— Dataset excerpts —
------------------------------------------------------------

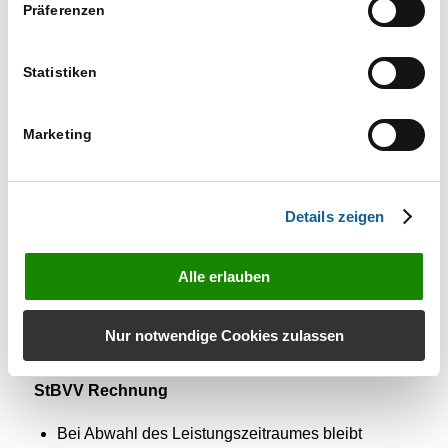
Massenbuch: Stapelbuchung – die
Präferenzen
Eingabemöglichkeit der Adresse ohne
Adressnummer wurde korrigiert.
Statistiken
Gebühren
Marketing
Rechnung RVG
Die Auswahl und Sortierung von Nr. 3309 VV
RVG wurde optimiert.
Details zeigen
Kostenfestsetzungsanträge
Alle erlauben
Der GiroCode wird bei
Kostenfestsetzungsanträgen nicht mehr
Nur notwendige Cookies zulassen
angewendet.
StBVV Rechnung
Bei Abwahl des Leistungszeitraumes bleibt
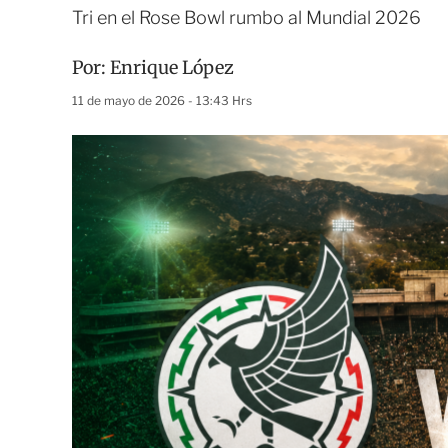
Tri en el Rose Bowl rumbo al Mundial 2026
Por:
Enrique López
11 de mayo de 2026 - 13:43 Hrs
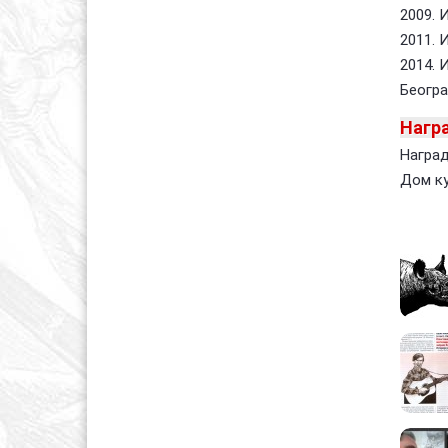
2009. 
2011. 
2014. 
Беогр
Нагр
Наград
Дом ку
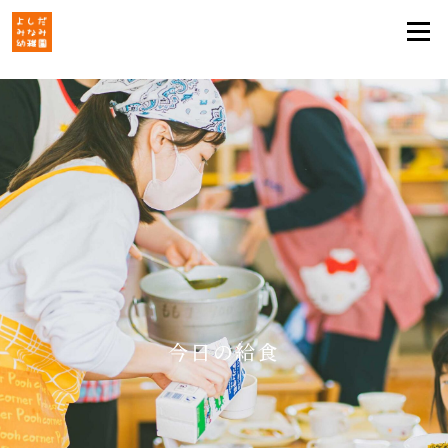
今日の給食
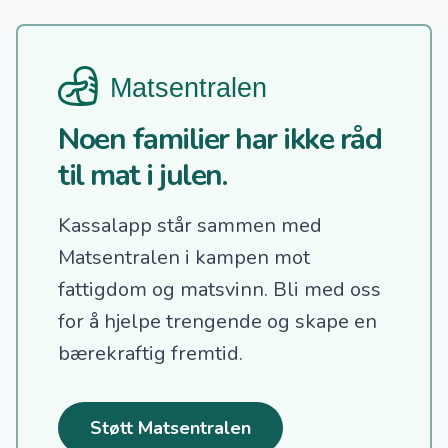
Noen familier har ikke råd
til mat i julen.
Kassalapp står sammen med
Matsentralen i kampen mot
fattigdom og matsvinn.
Bli med oss
for å hjelpe trengende og skape en
bærekraftig fremtid.
Støtt Matsentralen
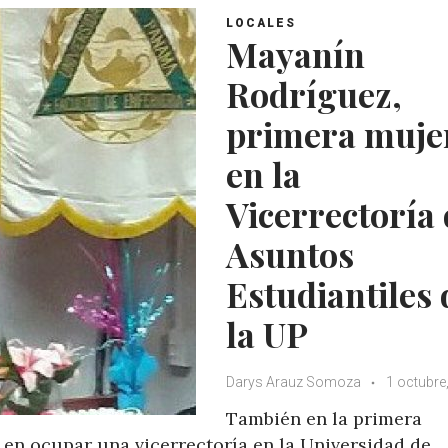
LOCALES
Mayanín
Rodríguez,
primera muje
en la
Vicerrectoría
Asuntos
Estudiantiles 
la UP
Darys Arauz Somoza
1 octubre
También en la primera
 en ocupar una vicerrectoría en la Universidad de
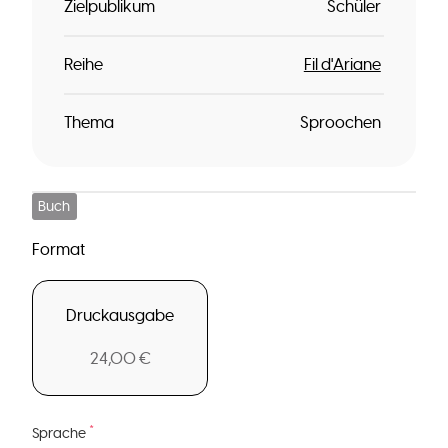
Zielpublikum
Schüler
Reihe
Fil d'Ariane
Thema
Sproochen
Buch
Format
Druckausgabe
24,00 €
*
Sprache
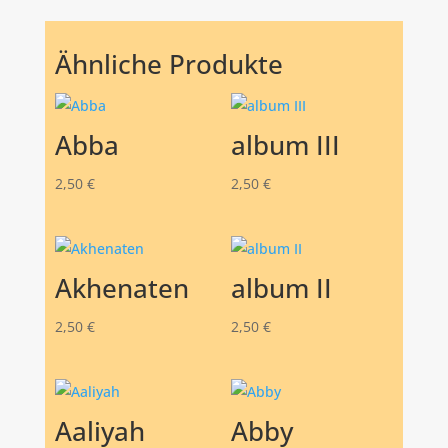
Ähnliche Produkte
Abba
album III
2,50
€
2,50
€
Akhenaten
album II
2,50
€
2,50
€
Aaliyah
Abby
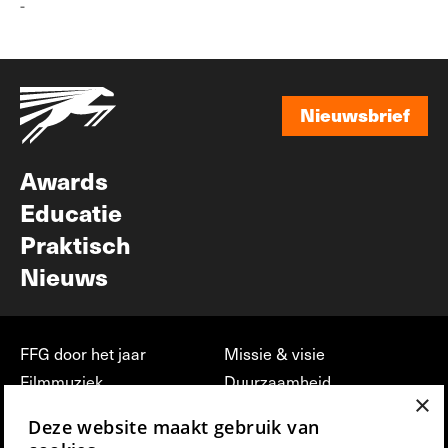
-
Nieuwsbrief
Nieuwsbrief
Awards
Educatie
Praktisch
Nieuws
FFG door het jaar
Missie & visie
Filmmuziek
Duurzaamheid
×
Partners
Jobs, stages &
Deze website maakt gebruik van
vrijwilligerswerk bij FFG
Press & Industry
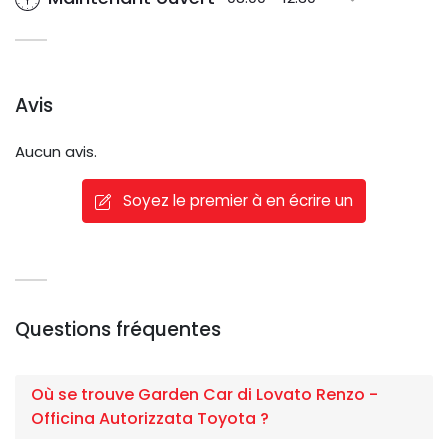
Avis
Aucun avis.
Soyez le premier à en écrire un
Questions fréquentes
Où se trouve Garden Car di Lovato Renzo -
Officina Autorizzata Toyota ?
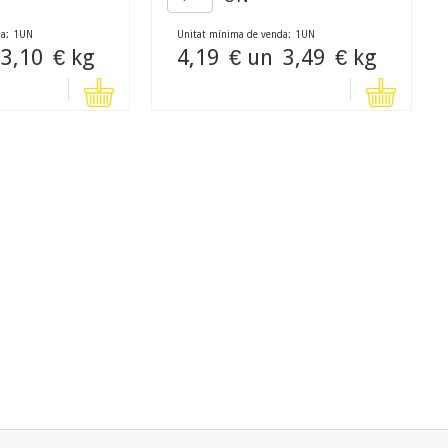
a:
1
UN
Unitat mínima de venda:
1
UN
3,10
€ kg
4,19
€ un
3,49
€ kg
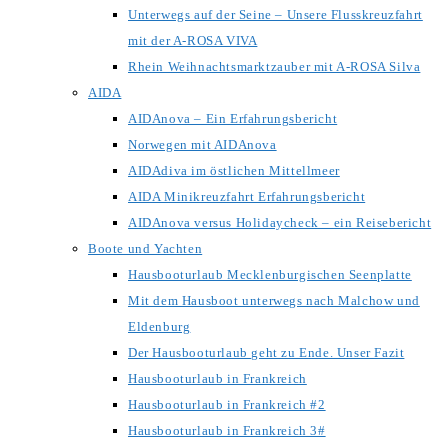
Unterwegs auf der Seine – Unsere Flusskreuzfahrt
mit der A-ROSA VIVA
Rhein Weihnachtsmarktzauber mit A-ROSA Silva
AIDA
AIDAnova – Ein Erfahrungsbericht
Norwegen mit AIDAnova
AIDAdiva im östlichen Mittellmeer
AIDA Minikreuzfahrt Erfahrungsbericht
AIDAnova versus Holidaycheck – ein Reisebericht
Boote und Yachten
Hausbooturlaub Mecklenburgischen Seenplatte
Mit dem Hausboot unterwegs nach Malchow und
Eldenburg
Der Hausbooturlaub geht zu Ende. Unser Fazit
Hausbooturlaub in Frankreich
Hausbooturlaub in Frankreich #2
Hausbooturlaub in Frankreich 3#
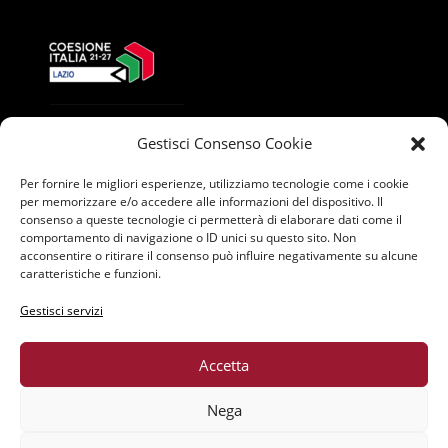
Gestisci Consenso Cookie
Per fornire le migliori esperienze, utilizziamo tecnologie come i cookie
per memorizzare e/o accedere alle informazioni del dispositivo. Il
consenso a queste tecnologie ci permetterà di elaborare dati come il
comportamento di navigazione o ID unici su questo sito. Non
acconsentire o ritirare il consenso può influire negativamente su alcune
caratteristiche e funzioni.
Gestisci servizi
Accetta
Nega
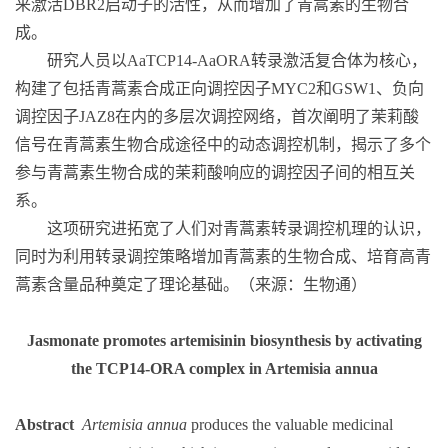
来激活
DBR2
启动子的活性，从而增加了青蒿素的生物合
成。
研究人员以
AaTCP14-AaORA
转录激活复合体为核心，
构建了包括青蒿素合成正向调控因子
MYC2
和
GSW1
、负向
调控因子
JAZ8
在内的多层次调控网络，首次阐明了茉莉酸
信号在青蒿素生物合成途径中的动态调控机制，揭示了多个
参与青蒿素生物合成的茉莉酸响应的调控因子间的相互关
系。
这项研究进拓宽了人们对青蒿素转录调控机理的认识，
同时为利用转录调控策略增加青蒿素的生物合成、培育高青
蒿素含量品种奠定了理论基础。（来源：生物通）
Jasmonate promotes artemisinin biosynthesis by activating
the TCP14-ORA complex in Artemisia annua
Abstract
Artemisia annua
produces the valuable medicinal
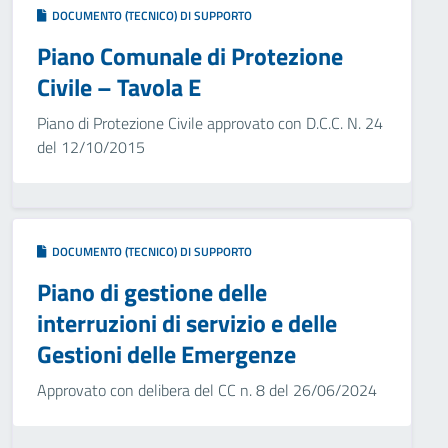
DOCUMENTO (TECNICO) DI SUPPORTO
Piano Comunale di Protezione
Civile – Tavola E
Piano di Protezione Civile approvato con D.C.C. N. 24
del 12/10/2015
DOCUMENTO (TECNICO) DI SUPPORTO
Piano di gestione delle
interruzioni di servizio e delle
Gestioni delle Emergenze
Approvato con delibera del CC n. 8 del 26/06/2024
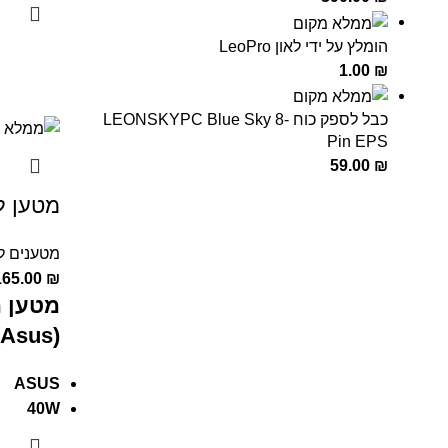
הומלץ על ידי לאון LeoPro
1.00
₪
כבל לספק כוח LEONSKYPC Blue Sky 8-
Pin EPS
59.00
₪
מטען למחש
מטענים ל
165.00
₪
מטען מ
(Asus)
ASUS
40W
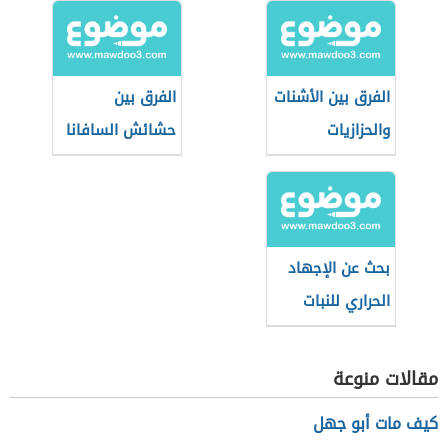
الفرق بين الأشنات
الفرق بين
والحزازيات
حشائش السافانا
والاستبس
بحث عن الإجهاد
الحراري للنبات
مقالات منوعة
كيف مات أبو جهل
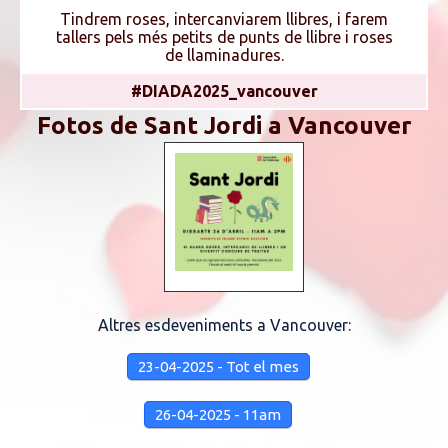
Tindrem roses, intercanviarem llibres, i farem
tallers pels més petits de punts de llibre i roses
de llaminadures.
#DIADA2025_vancouver
Fotos de Sant Jordi a Vancouver
Altres esdeveniments a Vancouver:
23-04-2025 - Tot el mes
26-04-2025 - 11am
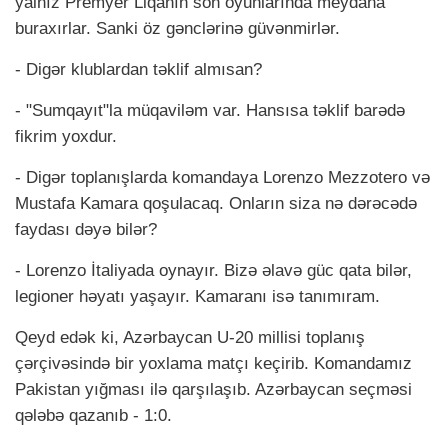
yalnız Premyer Liqanın son oyunlarında meydana
buraxırlar. Sanki öz gənclərinə güvənmirlər.
- Digər klublardan təklif almısan?
- "Sumqayıt"la müqaviləm var. Hansısa təklif barədə
fikrim yoxdur.
- Digər toplanışlarda komandaya Lorenzo Mezzotero və
Mustafa Kamara qoşulacaq. Onların siza nə dərəcədə
faydası dəyə bilər?
- Lorenzo İtaliyada oynayır. Bizə əlavə güc qata bilər,
legioner həyatı yaşayır. Kamaranı isə tanımıram.
Qeyd edək ki, Azərbaycan U-20 millisi toplanış
çərçivəsində bir yoxlama matçı keçirib. Komandamız
Pakistan yığması ilə qarşılaşıb. Azərbaycan seçməsi
qələbə qazanıb - 1:0.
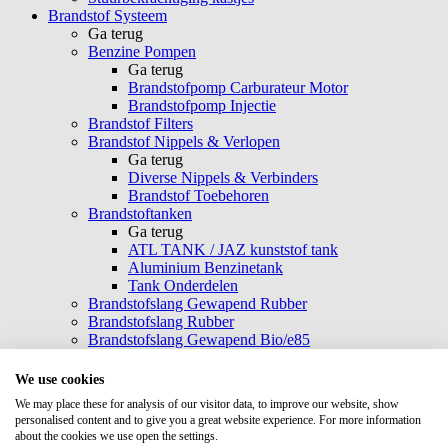
Brandstof Systeem
Ga terug
Benzine Pompen
Ga terug
Brandstofpomp Carburateur Motor
Brandstofpomp Injectie
Brandstof Filters
Brandstof Nippels & Verlopen
Ga terug
Diverse Nippels & Verbinders
Brandstof Toebehoren
Brandstoftanken
Ga terug
ATL TANK / JAZ kunststof tank
Aluminium Benzinetank
Tank Onderdelen
Brandstofslang Gewapend Rubber
Brandstofslang Rubber
Brandstofslang Gewapend Bio/e85
Koperen leidingen
Brandstofdruk regelaars
We use cookies
Brandstofdrukmeters
We may place these for analysis of our visitor data, to improve our website, show
Fuel resistant Siliconen
personalised content and to give you a great website experience. For more information
Fuelrail
about the cookies we use open the settings.
Race benzine en Additieven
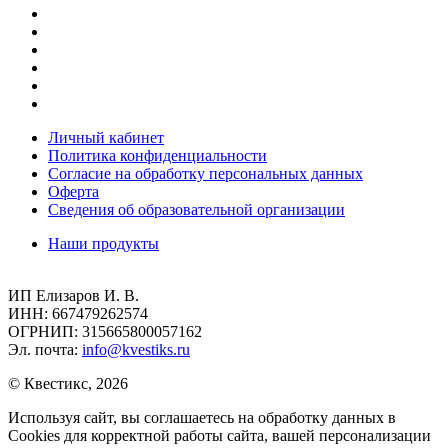
Личный кабинет
Политика конфиденциальности
Согласие на обработку персональных данных
Оферта
Сведения об образовательной организации
Наши продукты
ИП Елизаров И. В.
ИНН: 667479262574
ОГРНИП: 315665800057162
Эл. почта:
info@kvestiks.ru
© Квестикс, 2026
Используя сайт, вы соглашаетесь на обработку данных в
Cookies для корректной работы сайта, вашей персонализации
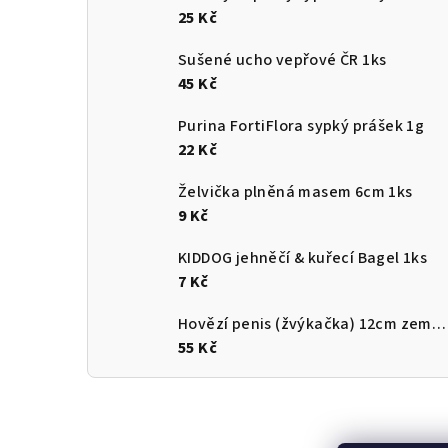
25 Kč
Sušené ucho vepřové ČR 1ks
45 Kč
Purina FortiFlora sypký prášek 1g
22 Kč
Želvička plněná masem 6cm 1ks
9 Kč
KIDDOG jehněčí & kuřecí Bagel 1ks
7 Kč
Hovězí penis (žvýkačka) 12cm země původu ČR
55 Kč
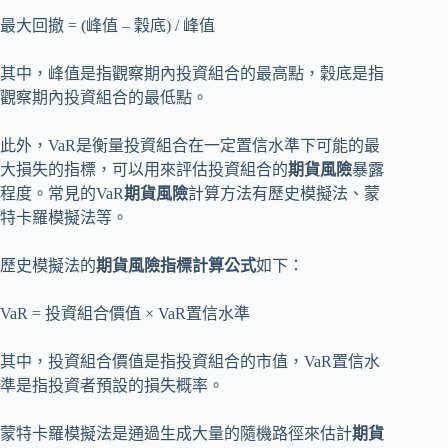
最大回撤 = (峰值 – 穀底) / 峰值
其中，峰值是指觀察期內投資組合的最高點，穀底是指
觀察期內投資組合的最低點。
此外，VaR是衡量投資組合在一定置信水準下可能的最
大損失的指標，可以用來評估投資組合的
期貨風險
暴露
程度。常見的VaR
期貨風險
計算方法有歷史模擬法、蒙
特卡羅模擬法等。
歷史模擬法的
期貨風險指標計算公式
如下：
VaR = 投資組合價值 × VaR置信水準
其中，投資組合價值是指投資組合的市值，VaR置信水
準是指投資者預設的損失概率。
蒙特卡羅模擬法是通過生成大量的隨機路徑來估計
期貨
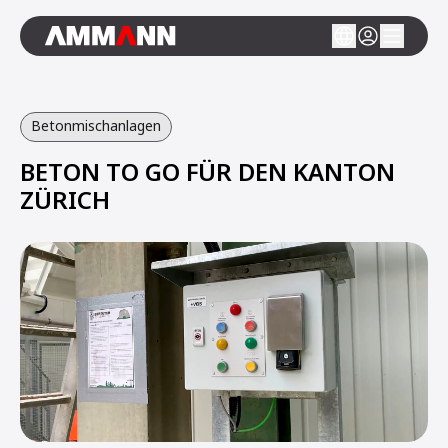
Betonmischanlagen
BETON TO GO FÜR DEN KANTON
ZÜRICH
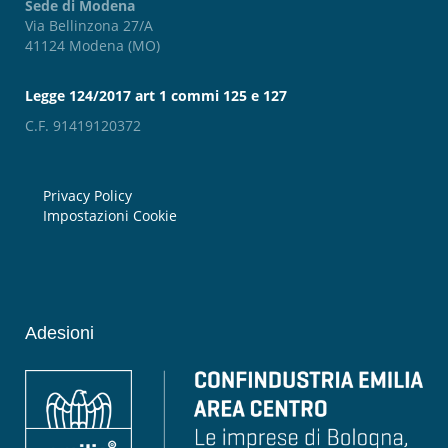
Sede di Modena
Via Bellinzona 27/A
41124 Modena (MO)
Legge 124/2017 art 1 commi 125 e 127
C.F. 91419120372
Privacy Policy
Impostazioni Cookie
Adesioni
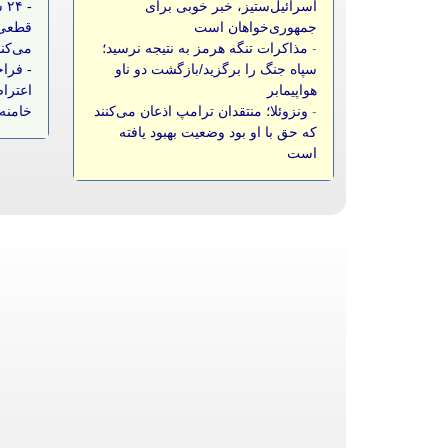
اسرائیل‌ستیز، خبر خوبی برای
-
۲۴
جمهوری‌خواهان است
قطعی 
-
مذاکرات تنگه هرمز به نتیجه نرسید؛
می‌کن
سپاه جنگ را برگزید/بازگشت دو ناو
-
فراخ
هواپیمابر
اعتراض
-
ونزوئلا؛ منتقدان ترامپ اذعان می‌کنند
خامنه‌
که حق با او بود وضعیت بهبود یافته
است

------------------------------------------------------------

— Job —
Scan the entries above for the word "Piano" and collect each line holding it.

— Answer box —
Piano Comunale di Protezione
Piano di Protezione Civile approvato con D.C.C. N. 24
Piano di gestione delle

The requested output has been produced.